━━ DATA SHOWN

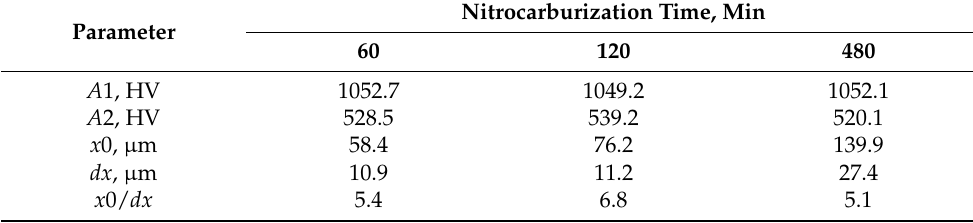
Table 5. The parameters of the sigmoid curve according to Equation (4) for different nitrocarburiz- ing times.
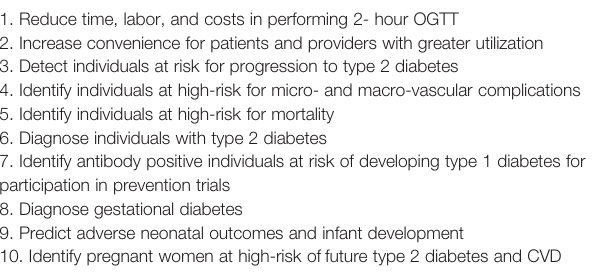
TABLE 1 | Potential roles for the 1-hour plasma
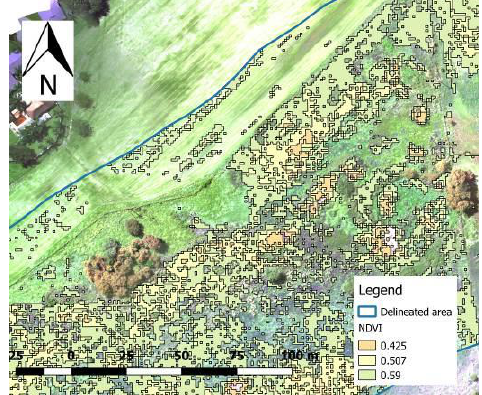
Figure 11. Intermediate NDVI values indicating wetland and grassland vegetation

━━━━
━━ DATA SHOWN

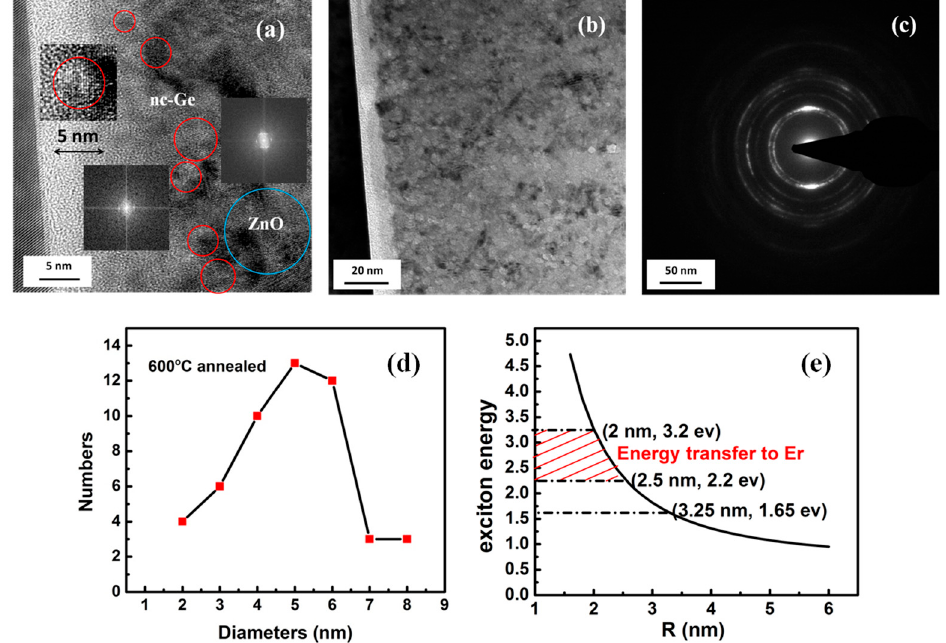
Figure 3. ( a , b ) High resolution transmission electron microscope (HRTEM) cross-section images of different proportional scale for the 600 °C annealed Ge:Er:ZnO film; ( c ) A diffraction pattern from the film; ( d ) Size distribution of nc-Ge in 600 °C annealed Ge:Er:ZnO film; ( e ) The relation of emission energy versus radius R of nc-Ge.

━━━━

# [ABOUT THIS TASK]
Your copy should hold the lines from the one with "TABLE 1 | Potential" up to and including the one with "Figure 11. Intermediate", exactly as in the data above, and no pictures.

# [RESULT OF THE TASK]
TABLE 1 | Potential roles for the 1-hour plasma
Figure 11. Intermediate NDVI values indicating wetland and grassland vegetation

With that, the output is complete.